» TÂCHE ASSIGNÉE
Traduisez en anglais cette phrase du texte sur la loi Travail ci-dessous : « Des amendements réclamaient la suppression de l'article 1 du texte. »

===== TEXTE =====

On attend la grosse colère de.. "P'tit Zizi"...
La ministre du Travail, Myriam El Khomri, une ressortissante marocaine, était travailleuse détachée à la loi Travail de Vall(depuis septembre 2015) et, pendant le débat, les travailleurs clandestins ont pu danser en rond, comme ils le faisaient du temps de ses prédécesseurs, François Rebsamen (avril 2014-septembre 2015) et... Michel Sapin (mai 2012–mars 2014).

Le redressement de la courbe du chômage des Européens n'est-il pas dans une impasse ?

lundi 9 mai 2016

Loi travail: le gouvernement suspend le vote des amendements à l'Assemblée

Le débat s'engage mal et le pouvoir socialiste se rabat sue l'article 49.3

Le défaut de concertation et de consensus conduit à l'épreuve de force

Clotilde Valter, secrétaire d'Etat auprès de la ministre 
du Travail, passionnée par l'emploi,
 s'est endormie en séance

Des amendements réclamaient la suppression de l'article 1 du texte. Alors que les députés venaient lundi de commencer à examiner les amendements sur l'article 1, créant une commission chargée de proposer une refondation de la partie législative du Code du travail, Myriam El Khomri, la ministre porteuse du projet Valls, a annoncé la réserve des votes des amendements sur la loi travail à l'Assemblée nationaleAprès une brève suspension de séance alors qu'un scrutin public avait été annoncé sur des amendements visant à supprimer l'article 1, le gouvernement a annoncé ce lundi qu'il reporte "jusqu'à nouvel ordre" le vote sur les amendements au projet de loi travail, après l'examen de ceux visant à supprimer le premier article du texte. "En application de l'article 96 du règlement de l'Assemblée, le gouvernement demande la réserve des votes jusqu'à nouvel ordre", a déclaré la ministre du Travail, Myriam El Khomri.

===== CONTENU DES DONNÉES =====

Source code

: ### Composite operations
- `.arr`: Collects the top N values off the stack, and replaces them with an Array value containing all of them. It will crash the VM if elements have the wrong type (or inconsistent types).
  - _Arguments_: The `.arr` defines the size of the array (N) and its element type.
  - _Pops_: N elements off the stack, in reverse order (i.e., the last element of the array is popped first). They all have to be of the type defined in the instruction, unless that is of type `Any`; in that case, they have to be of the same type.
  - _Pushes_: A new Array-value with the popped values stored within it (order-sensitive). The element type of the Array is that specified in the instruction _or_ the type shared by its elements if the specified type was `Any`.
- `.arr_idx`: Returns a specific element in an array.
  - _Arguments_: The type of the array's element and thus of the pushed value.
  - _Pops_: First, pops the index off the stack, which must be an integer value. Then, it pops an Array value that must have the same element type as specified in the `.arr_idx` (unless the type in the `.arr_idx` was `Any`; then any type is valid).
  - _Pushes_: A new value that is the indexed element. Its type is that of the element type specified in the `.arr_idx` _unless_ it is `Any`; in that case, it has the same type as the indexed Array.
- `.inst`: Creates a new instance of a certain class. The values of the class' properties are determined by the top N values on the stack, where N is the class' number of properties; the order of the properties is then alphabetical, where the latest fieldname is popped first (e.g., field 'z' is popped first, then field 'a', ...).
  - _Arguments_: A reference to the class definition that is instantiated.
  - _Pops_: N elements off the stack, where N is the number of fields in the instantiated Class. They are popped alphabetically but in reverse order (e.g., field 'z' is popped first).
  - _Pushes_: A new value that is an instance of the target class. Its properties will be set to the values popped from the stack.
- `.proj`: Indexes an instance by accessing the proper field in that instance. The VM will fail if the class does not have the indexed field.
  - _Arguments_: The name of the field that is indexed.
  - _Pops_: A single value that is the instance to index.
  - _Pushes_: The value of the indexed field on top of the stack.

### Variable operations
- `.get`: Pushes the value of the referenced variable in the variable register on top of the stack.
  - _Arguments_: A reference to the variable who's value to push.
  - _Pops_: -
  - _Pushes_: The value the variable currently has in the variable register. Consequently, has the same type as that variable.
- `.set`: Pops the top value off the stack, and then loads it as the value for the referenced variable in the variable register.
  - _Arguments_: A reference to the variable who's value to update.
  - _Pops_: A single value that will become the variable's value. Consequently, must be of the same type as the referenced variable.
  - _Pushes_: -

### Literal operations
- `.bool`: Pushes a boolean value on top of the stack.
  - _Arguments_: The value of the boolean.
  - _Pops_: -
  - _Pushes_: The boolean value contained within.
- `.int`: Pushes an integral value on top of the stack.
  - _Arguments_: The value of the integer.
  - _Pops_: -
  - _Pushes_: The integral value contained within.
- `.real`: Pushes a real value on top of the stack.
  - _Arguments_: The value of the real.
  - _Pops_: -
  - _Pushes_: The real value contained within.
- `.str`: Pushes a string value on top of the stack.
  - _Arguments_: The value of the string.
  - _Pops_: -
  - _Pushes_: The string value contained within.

=====

» RÉPONSE
Amendments called for the deletion of Article 1 of the text.